Parmi Sophie, Hugo, Magda, Jonas, Otto, Franz, certains vouent un véritable culte à Hitler, quand d'autres œuvrent en secret pour résister au nazisme et protéger les Juifs directement menacés par le régime.
L'avis d'Histoire d'en lire
Il n'est si longue nuit est la troisième partie d'un ensemble de romans que Béatrice Nicodème a écrit pour le public adolescent sur la Seconde Guerre mondiale. Ami, entends-tu... J'avais treize ans sous l'Occupation raconte le quotidien d'un jeune résistant français alors que Vous ne tuerez pas le printemps - J'étais opératrice radio en 1943 nous invite à suivre le personnage d'Elaine, une anglaise agent des services secrets. Ici, il est question de six jeunes Allemands au cœur de l'Allemagne nazie entre rêves et désillusions.
Sophie, Hugo, Magda, Jonas, Otto et Franz ont des personnalités et des points de vue très différents. Il y a ceux qui soutiennent totalement le parti hitlérien comme Otto, d'autres qui résistent dans le plus grand secret comme Hugo, Jonas ou plus tard Sophie. Il y a celle qui est prise au piège de la Gestapo (Magda) et celui qui tente de se consacrer pleinement à sa passion pour la musique pour éviter d'être rattrapé par la noirceur ambiante (Franz). Ces six personnages en viennent à se croiser pour certains, parfois pour s'entraider, partager le même combat, parfois pour nuire. Mais comment savoir à qui faire confiance dans un climat si tendu et délétère ? La menace est permanente et pèse sur chacun des protagonistes et plus généralement sur tout ceux qui vivent en Allemagne. Les arrestations et déportations de Juifs se multiplient et toute action ou parole contraire au régime peut valoir la mort. Une partie de la population est même incrédule face aux rumeurs qui concernent les camps de détention d'où personne ne revient jamais.

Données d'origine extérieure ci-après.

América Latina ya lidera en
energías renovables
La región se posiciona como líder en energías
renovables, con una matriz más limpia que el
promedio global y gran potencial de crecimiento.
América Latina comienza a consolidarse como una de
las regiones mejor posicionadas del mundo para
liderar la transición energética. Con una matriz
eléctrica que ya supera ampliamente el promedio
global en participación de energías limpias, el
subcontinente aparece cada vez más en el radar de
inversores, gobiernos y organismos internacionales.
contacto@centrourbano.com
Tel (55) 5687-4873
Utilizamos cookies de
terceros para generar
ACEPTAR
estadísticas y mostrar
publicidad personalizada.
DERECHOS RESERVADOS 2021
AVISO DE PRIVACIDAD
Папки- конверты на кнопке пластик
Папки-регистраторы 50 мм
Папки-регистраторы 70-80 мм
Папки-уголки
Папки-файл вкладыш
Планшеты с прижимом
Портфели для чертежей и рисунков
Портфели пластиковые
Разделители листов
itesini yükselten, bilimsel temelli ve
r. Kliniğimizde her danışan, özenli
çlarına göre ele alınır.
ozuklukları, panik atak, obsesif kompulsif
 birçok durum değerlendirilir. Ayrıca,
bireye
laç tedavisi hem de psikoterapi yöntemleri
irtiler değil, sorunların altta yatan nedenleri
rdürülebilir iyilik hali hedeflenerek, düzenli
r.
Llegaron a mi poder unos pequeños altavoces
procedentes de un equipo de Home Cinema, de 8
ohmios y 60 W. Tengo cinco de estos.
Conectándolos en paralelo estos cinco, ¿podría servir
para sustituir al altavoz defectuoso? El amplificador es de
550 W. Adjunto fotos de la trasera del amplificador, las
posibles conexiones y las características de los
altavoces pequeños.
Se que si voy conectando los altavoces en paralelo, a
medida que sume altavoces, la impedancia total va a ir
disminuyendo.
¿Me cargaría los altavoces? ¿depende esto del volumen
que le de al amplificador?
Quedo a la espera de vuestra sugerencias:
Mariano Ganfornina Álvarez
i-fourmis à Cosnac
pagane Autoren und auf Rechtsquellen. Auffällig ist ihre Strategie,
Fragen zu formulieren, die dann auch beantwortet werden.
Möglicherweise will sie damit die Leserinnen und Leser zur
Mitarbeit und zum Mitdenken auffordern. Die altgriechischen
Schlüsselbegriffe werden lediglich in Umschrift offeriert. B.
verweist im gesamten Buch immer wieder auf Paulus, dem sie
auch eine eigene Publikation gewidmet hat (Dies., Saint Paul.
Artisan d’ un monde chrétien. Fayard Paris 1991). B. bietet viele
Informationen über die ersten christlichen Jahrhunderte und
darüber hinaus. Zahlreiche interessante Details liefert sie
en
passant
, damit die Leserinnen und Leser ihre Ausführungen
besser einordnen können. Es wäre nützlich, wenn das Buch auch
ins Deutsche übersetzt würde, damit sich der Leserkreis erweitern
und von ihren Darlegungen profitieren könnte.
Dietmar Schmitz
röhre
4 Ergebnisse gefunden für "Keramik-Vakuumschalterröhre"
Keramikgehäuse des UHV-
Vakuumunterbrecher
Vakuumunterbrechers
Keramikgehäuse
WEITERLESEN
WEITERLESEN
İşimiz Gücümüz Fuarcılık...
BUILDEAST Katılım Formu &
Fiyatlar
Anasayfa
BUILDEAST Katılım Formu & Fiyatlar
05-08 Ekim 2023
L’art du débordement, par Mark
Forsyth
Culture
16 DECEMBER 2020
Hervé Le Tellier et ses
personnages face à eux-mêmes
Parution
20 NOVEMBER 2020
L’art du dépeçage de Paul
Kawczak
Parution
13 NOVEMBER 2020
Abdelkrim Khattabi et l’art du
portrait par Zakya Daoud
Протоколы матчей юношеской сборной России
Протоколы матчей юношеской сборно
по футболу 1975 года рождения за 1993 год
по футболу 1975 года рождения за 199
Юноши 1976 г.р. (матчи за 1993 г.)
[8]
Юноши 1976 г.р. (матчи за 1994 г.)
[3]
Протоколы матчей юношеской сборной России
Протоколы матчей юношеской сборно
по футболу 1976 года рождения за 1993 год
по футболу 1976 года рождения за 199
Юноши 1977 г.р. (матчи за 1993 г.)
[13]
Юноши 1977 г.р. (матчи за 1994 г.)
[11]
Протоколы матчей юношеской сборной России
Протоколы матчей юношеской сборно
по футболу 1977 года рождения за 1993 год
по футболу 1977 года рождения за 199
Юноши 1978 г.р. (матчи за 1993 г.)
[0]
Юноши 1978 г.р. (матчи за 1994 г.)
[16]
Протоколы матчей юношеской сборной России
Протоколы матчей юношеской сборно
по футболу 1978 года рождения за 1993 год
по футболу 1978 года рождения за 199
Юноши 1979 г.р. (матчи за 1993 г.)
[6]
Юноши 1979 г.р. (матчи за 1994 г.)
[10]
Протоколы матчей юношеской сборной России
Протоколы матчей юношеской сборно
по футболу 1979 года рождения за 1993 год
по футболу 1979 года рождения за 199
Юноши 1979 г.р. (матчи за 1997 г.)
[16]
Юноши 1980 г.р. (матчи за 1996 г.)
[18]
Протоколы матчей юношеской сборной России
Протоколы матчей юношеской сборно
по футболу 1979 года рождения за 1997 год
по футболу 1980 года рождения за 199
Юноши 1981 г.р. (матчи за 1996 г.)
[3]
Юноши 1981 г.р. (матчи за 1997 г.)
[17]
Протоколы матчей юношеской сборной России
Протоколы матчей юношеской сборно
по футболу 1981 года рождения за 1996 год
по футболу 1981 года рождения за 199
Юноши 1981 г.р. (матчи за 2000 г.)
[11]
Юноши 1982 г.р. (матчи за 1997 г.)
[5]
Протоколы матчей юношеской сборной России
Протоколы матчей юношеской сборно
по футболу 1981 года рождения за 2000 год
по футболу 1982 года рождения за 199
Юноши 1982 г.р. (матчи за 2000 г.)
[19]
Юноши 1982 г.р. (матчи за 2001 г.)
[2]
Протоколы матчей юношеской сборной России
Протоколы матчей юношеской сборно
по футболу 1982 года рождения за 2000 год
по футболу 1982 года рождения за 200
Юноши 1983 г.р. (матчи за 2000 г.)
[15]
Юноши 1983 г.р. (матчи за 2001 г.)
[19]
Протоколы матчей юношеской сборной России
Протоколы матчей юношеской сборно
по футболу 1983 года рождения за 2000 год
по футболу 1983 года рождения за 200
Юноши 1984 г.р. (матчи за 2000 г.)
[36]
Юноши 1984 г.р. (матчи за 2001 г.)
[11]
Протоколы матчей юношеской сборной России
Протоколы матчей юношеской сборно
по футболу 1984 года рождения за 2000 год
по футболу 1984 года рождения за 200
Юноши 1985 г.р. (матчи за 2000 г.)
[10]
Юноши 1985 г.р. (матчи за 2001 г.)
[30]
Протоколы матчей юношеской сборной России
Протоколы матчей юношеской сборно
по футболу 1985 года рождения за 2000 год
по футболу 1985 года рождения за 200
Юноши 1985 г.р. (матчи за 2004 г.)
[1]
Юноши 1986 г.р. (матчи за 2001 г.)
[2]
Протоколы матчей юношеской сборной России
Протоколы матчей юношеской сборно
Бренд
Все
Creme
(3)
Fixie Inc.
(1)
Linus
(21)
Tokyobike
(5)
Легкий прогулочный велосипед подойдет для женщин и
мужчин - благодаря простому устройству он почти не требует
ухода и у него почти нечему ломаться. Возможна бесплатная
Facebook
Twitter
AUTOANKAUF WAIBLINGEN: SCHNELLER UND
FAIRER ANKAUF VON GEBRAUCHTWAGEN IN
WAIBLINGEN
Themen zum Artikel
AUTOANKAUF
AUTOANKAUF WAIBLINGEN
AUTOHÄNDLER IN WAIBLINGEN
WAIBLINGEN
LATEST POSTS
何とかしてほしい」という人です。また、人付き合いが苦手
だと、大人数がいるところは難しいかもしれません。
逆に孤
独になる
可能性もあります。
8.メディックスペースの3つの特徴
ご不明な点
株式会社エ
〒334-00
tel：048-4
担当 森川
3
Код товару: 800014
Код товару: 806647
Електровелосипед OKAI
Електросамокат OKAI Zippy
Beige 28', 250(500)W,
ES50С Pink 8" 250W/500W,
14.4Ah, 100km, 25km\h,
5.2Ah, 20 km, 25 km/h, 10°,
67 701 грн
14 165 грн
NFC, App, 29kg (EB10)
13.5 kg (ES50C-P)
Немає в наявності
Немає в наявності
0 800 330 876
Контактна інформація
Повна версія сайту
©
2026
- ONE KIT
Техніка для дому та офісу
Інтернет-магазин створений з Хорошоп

Béatrice Nicodème a su mettre en scène des personnages très aboutis, aux psychologies parfaitement façonnées, s'appuyant sur le vécu de jeunes hommes et jeunes femmes ayant réellement existé, comme précisé en toute fin de livre.
"Il n'est si longue nuit qui n'atteigne l'aurore" est une citation de William Shakespeare dans sa pièce Macbeth, donnant en partie son titre à ce roman. Chaque jour, chaque nuit s'étire dans l'angoisse du lendemain. A sa manière, chacun prend des risques pour lutter de l'intérieur contre le nazisme. Un régime nazi qui traque sans relâche les Juifs, les opposants, les malades, comme il le fait dans les territoires occupés comme la France. Peut-être la menace est-elle encore plus pesante dans le pays directement dirigé par Adolf Hitler, où chacun peut devenir un espion, un délateur.
La forme du roman choral permet de croiser les destins des six personnages. Et pour une fois, l'autrice n'a pas choisi la narration à la première personne pour chacun d'eux, elle reste sur un discours omniscient centré sur le personnage introduit par le titre de chapitre, tout en le faisant évoluer dans un Berlin et une atmosphère parfaitement reconstitués. La fluidité de l'écriture facilite le passage d'un personnage à l'autre et très vite, les interactions se multiplient entre chacun, accroissant le suspense qui planait déjà.
Il n'est si longue nuit est un roman fort, dur aussi mais tellement ancré dans la réalité. Un roman rare au cœur même de l'Allemagne nazie et du lieu du pouvoir.